**EXERCISE DETAILS**
Write the next part of the article below about barbers who deliberately ruin gay customers' haircuts, picking up right after its final sentence.

**PASSAGE GIVEN**
========================================
“It happens all the time” – Smiling while intentionally ruining a haircut. It is not a rumor, not an exaggeration, and not a misunderstood quote. What an Arabian barber describes to NETZ-TRENDS.de is a deliberately employed practice of discrimination – quiet, hard to prove, and for that very reason, highly effective. Homosexual customers, he says, are intentionally treated poorly in many barber shops. Not openly, not with words, but with scissors.
“It is widespread,” the man says, noting that it can vary from region to region. And he says it without hesitation. As soon as they realize that someone is not married, is perhaps suspected of being gay, or does not fit the classical Muslim image of a man, something else takes over for some colleagues. Then it is no longer about a customer, but about someone who is not wanted. “Then you just cut it badly,” he says. Deliberately. As a signal.
One colleague explicitly agreed with him, as did another. No irritation, no contradiction. “That’s normal,” was the reaction. Normal – within their own environment, within their own moral coordinate system.
Not an Isolated Incident, but a Pattern
The barber explicitly refuses to portray what he said as an exception. “I know several colleagues – whether from Germany, Switzerland, or Austria – who act exactly this way,” he says. He speaks of recurring experiences, not coincidences. And he mentions no exotic locations, but everyday cities like Berlin or Leipzig in Germany and Zurich in Switzerland. Different countries, same mechanics.
========================================
Layout coordinate data:
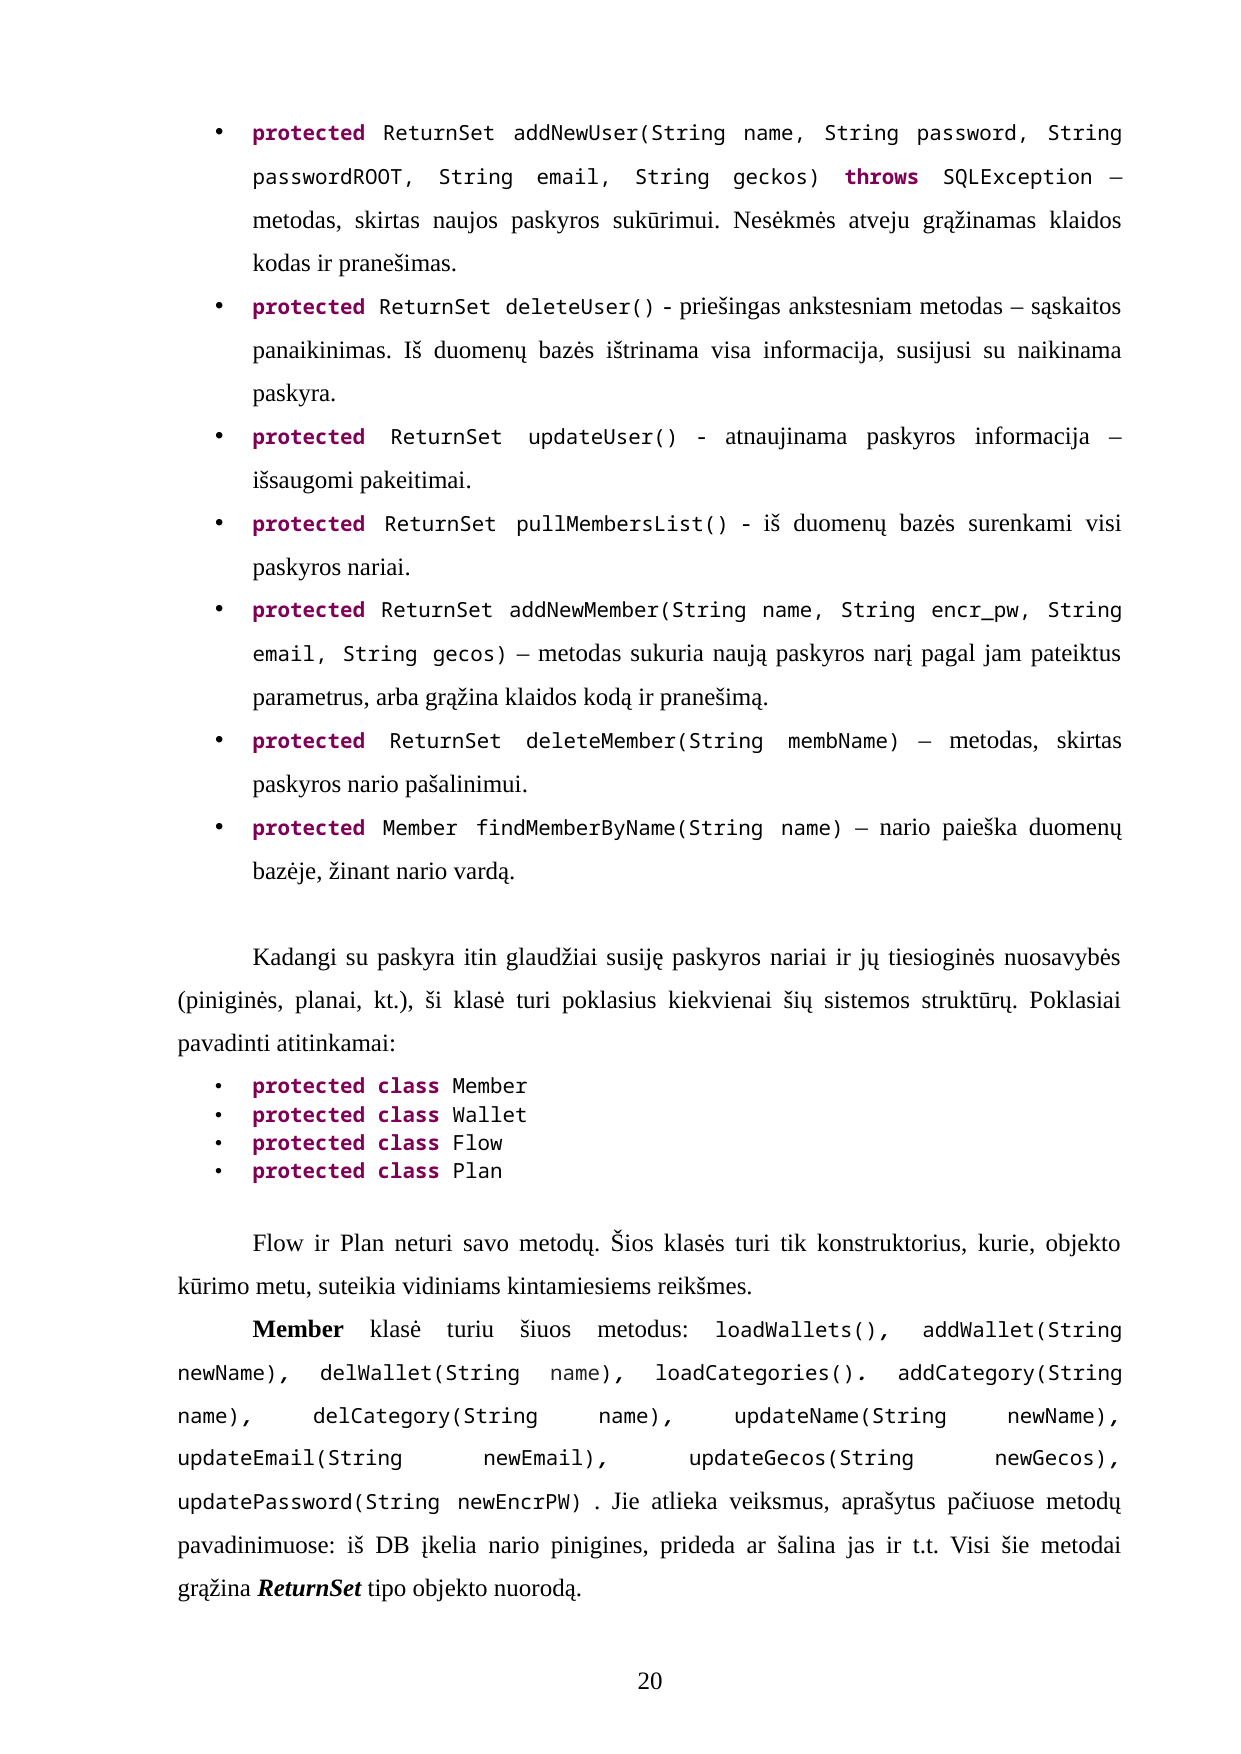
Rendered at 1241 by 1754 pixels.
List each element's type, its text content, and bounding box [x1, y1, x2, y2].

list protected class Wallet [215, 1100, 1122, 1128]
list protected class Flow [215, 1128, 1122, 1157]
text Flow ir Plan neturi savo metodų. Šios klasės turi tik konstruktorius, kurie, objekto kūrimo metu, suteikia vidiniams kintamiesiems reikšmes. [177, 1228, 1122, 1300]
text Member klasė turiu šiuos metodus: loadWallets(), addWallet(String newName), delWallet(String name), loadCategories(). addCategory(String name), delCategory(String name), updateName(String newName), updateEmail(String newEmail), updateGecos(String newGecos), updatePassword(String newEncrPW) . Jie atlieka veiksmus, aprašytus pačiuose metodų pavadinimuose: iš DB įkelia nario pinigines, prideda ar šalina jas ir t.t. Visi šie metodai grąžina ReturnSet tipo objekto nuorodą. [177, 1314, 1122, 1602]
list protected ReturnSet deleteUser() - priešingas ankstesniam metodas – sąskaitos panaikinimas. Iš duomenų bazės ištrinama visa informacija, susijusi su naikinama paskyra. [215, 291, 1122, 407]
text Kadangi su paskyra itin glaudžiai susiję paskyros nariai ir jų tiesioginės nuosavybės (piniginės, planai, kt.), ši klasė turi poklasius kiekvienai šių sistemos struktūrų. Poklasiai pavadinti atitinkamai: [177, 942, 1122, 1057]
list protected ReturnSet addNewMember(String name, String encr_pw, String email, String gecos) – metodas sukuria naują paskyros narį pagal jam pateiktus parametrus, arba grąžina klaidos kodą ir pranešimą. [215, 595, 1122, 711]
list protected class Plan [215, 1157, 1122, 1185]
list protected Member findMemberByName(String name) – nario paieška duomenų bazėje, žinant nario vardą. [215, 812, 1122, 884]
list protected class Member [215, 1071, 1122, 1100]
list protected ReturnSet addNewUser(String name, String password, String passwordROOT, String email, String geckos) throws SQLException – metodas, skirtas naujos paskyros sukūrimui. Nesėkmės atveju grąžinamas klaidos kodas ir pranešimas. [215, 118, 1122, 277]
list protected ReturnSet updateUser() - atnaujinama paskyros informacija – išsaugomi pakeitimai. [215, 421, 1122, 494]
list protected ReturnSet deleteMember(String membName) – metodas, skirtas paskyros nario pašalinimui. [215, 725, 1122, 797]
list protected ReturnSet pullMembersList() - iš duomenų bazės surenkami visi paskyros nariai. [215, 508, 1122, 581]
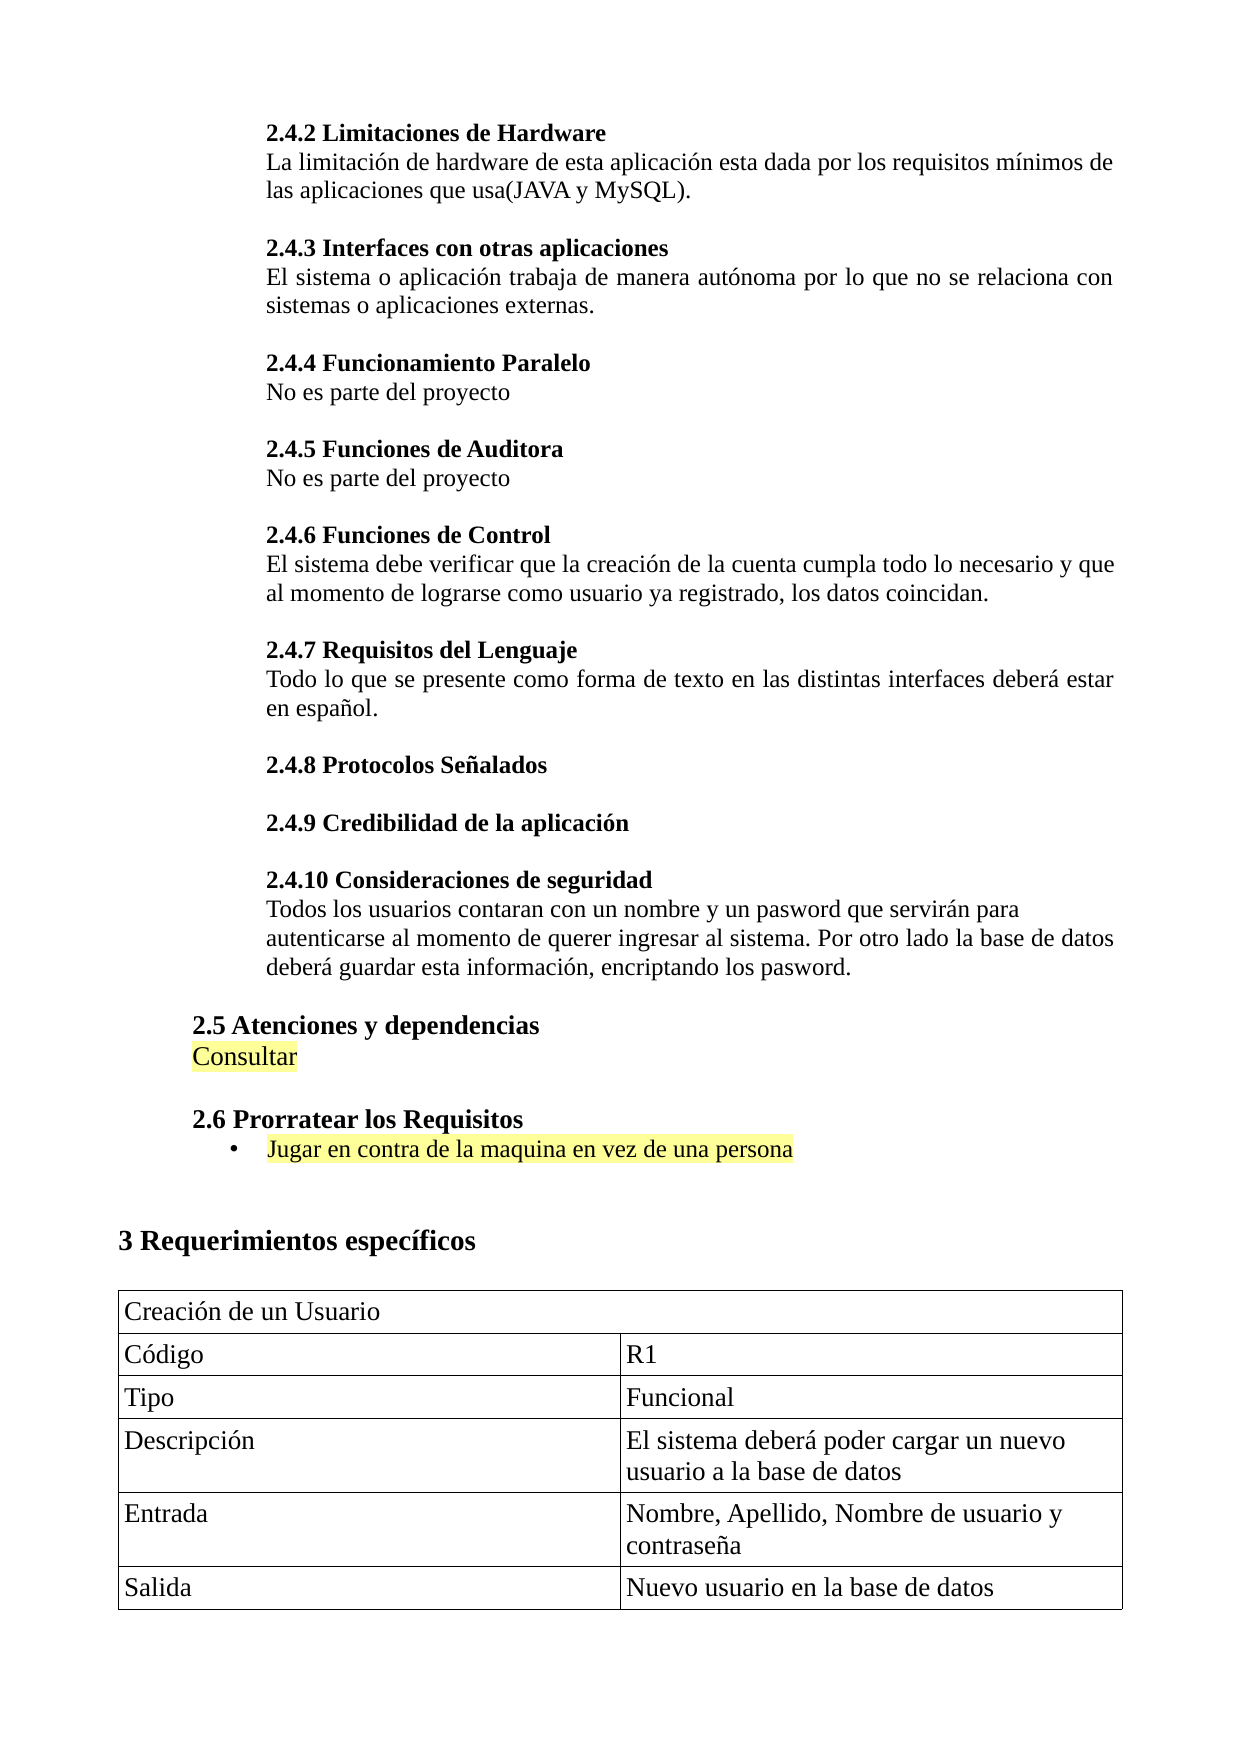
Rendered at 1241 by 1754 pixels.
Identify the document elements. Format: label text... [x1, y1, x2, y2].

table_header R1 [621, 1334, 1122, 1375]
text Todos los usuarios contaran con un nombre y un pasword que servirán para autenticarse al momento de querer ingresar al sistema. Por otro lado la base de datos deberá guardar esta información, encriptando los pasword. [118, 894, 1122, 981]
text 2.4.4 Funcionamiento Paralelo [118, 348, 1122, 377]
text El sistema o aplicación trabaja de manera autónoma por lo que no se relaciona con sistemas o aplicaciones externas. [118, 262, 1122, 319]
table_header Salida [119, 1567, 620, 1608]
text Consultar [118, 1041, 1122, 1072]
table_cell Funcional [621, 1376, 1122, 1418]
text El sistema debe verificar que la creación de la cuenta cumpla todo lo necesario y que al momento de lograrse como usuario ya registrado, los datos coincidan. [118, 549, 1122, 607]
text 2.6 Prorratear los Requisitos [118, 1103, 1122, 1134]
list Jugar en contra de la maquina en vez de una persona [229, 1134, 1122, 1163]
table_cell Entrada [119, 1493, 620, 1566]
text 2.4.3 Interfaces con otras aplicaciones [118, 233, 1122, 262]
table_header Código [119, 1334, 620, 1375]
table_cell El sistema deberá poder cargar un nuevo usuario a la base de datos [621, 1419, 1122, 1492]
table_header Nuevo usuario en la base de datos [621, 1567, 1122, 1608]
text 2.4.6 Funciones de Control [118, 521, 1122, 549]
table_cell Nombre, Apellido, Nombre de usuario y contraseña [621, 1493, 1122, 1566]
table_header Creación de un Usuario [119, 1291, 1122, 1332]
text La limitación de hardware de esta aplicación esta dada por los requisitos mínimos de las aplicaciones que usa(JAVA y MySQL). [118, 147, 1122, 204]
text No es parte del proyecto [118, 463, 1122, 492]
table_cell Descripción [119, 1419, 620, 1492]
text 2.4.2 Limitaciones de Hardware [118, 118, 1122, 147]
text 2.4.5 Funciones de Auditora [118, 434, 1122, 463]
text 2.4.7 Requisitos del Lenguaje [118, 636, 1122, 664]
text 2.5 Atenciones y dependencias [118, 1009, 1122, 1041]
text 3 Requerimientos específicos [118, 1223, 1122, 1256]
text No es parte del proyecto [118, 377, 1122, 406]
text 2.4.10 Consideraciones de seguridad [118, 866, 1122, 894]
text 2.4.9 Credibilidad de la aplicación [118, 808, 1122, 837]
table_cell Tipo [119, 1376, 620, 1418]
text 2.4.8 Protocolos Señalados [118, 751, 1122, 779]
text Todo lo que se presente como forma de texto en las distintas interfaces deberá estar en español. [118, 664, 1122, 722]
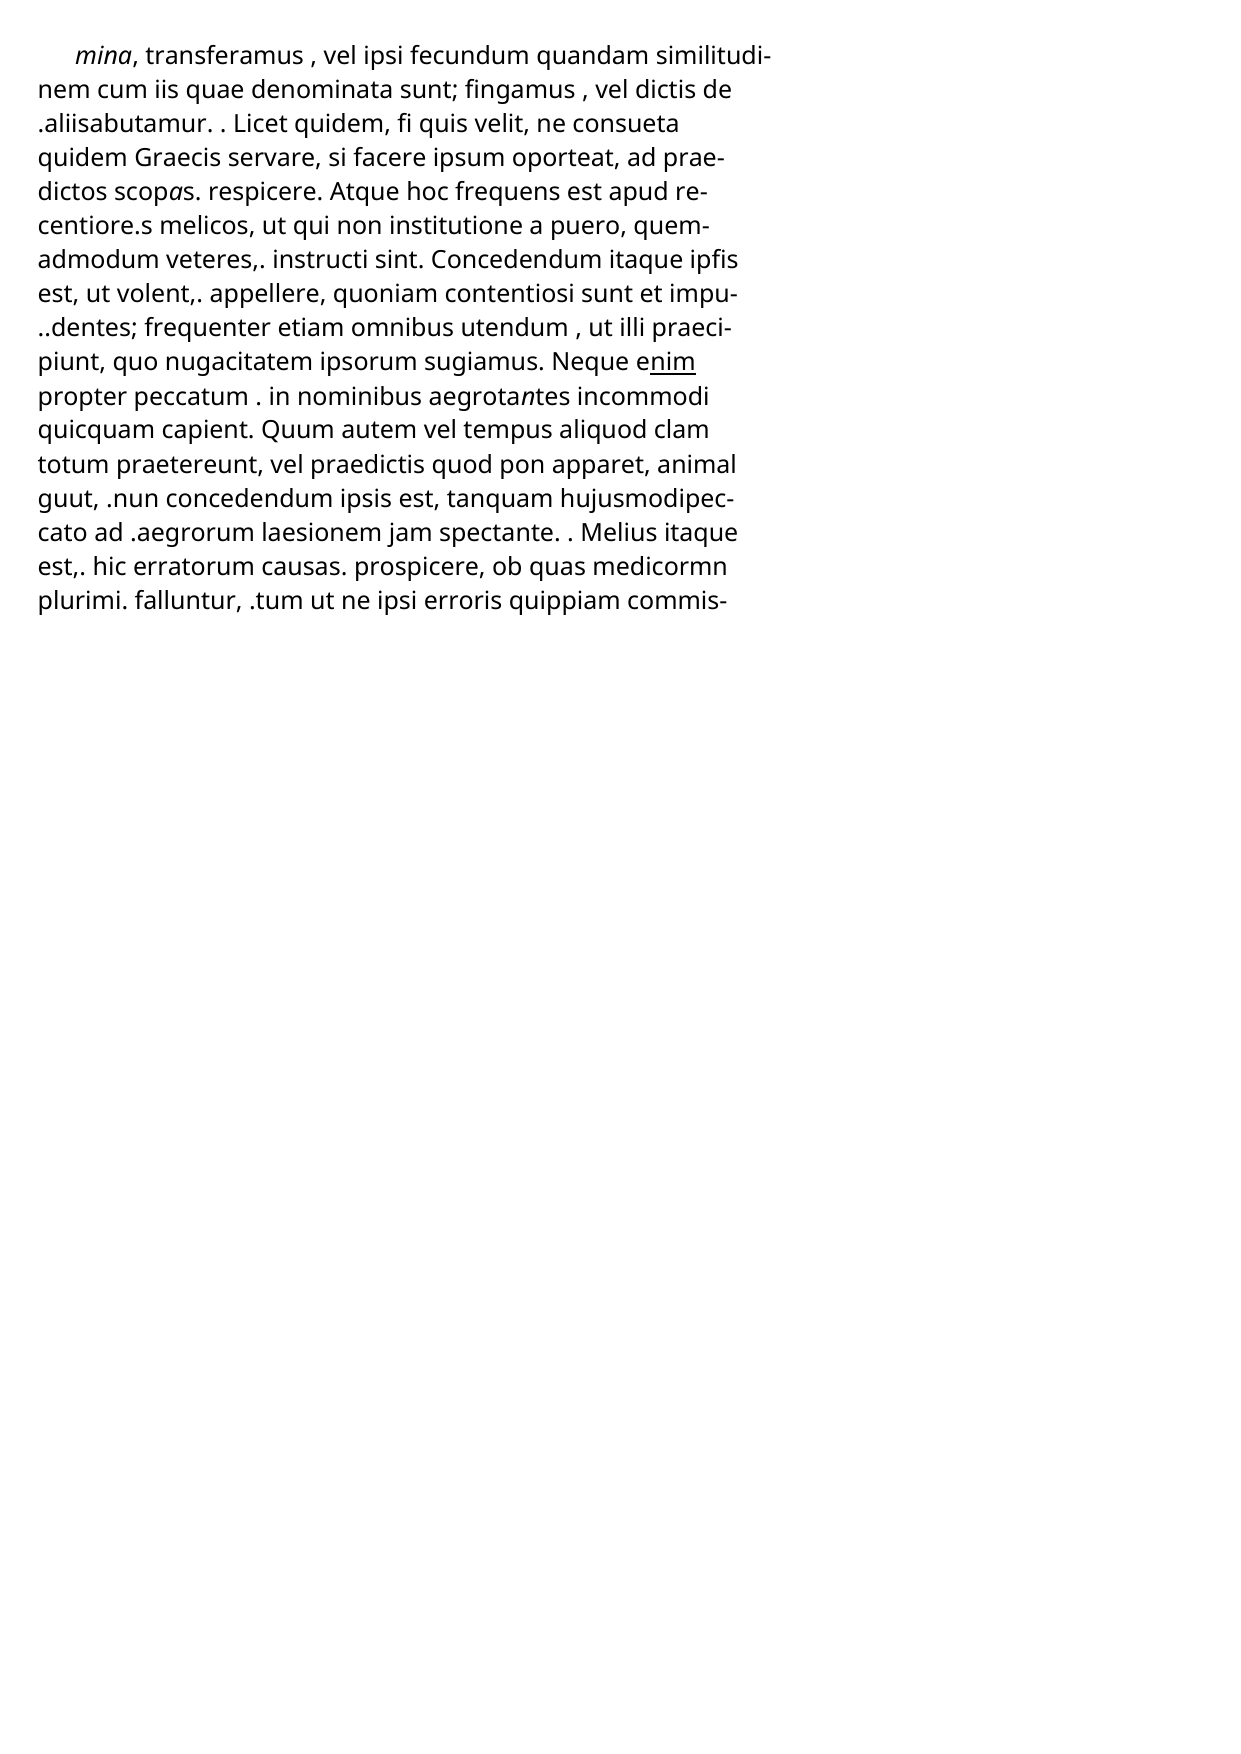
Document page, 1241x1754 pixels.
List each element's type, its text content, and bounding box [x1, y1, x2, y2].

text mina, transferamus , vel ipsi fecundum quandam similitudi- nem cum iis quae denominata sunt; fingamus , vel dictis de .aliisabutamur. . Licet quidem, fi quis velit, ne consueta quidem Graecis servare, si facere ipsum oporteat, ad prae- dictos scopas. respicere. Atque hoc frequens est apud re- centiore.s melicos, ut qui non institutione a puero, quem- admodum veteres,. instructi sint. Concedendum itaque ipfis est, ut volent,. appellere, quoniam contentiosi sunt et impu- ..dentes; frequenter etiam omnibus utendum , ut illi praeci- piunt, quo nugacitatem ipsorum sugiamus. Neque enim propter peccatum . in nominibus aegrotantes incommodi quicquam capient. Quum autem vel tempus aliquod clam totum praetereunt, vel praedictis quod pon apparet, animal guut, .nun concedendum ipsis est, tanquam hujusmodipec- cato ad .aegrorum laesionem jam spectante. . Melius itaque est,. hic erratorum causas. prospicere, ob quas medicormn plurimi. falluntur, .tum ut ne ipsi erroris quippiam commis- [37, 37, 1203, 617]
========================================
**EXERCISE ANSWER**
What makes him so sure is the consistency of the stories. “People talk about it,” he says. “It’s no secret.” The rejection is not voiced openly but is implemented through the craft. A bad haircut is the perfect sanction: publicly visible, effective for days – and almost impossible to prove.
The Scissors as an Instrument of Power
The barber becomes particularly clear when clearing up misunderstandings. “This isn’t about a bad mood or a mistake,” he says. “It’s intentional.”
He describes an interplay of religious conditioning, a patriarchal image of men, and internal group validation. “They feel they are in the right.” And they know the customer has few options. Complain? Report it? Prove it? Hardly possible.
It is precisely this quietness of discrimination that makes it so effective. No argument, no scandal – but a clear message: You are not welcome here.
Differentiated – but not Defused
The barber himself calls for precise differentiation without downplaying the problem. Not every shop functions the same way. In some barber shops, this behavior is part of the internal culture, an unspoken policy. “Everyone there knows how it works,” he says. Anyone who doesn't fit the image is not openly rejected but is not treated correctly either.
In other shops, it depends more on the individual person. “With one colleague it applies, with the next one it doesn’t,” he says. For those affected, this means good or bad luck – depending on who is holding the scissors at that moment. This is exactly what makes the situation so unpredictable.
A colleague confirmed this assessment to him. Sometimes it is shop culture, sometimes an individual attitude – but never a coincidence. “It happens regularly,” he says.
A Specific Location, a Familiar Silence
The barber does not remain abstract. "In Leipzig, in the Jahnallee area," there is a barber "who is notorious for this," he says. The name comes up again and again in conversations among colleagues – but never publicly. People know what happens there, and they also know why certain customers avoid this shop.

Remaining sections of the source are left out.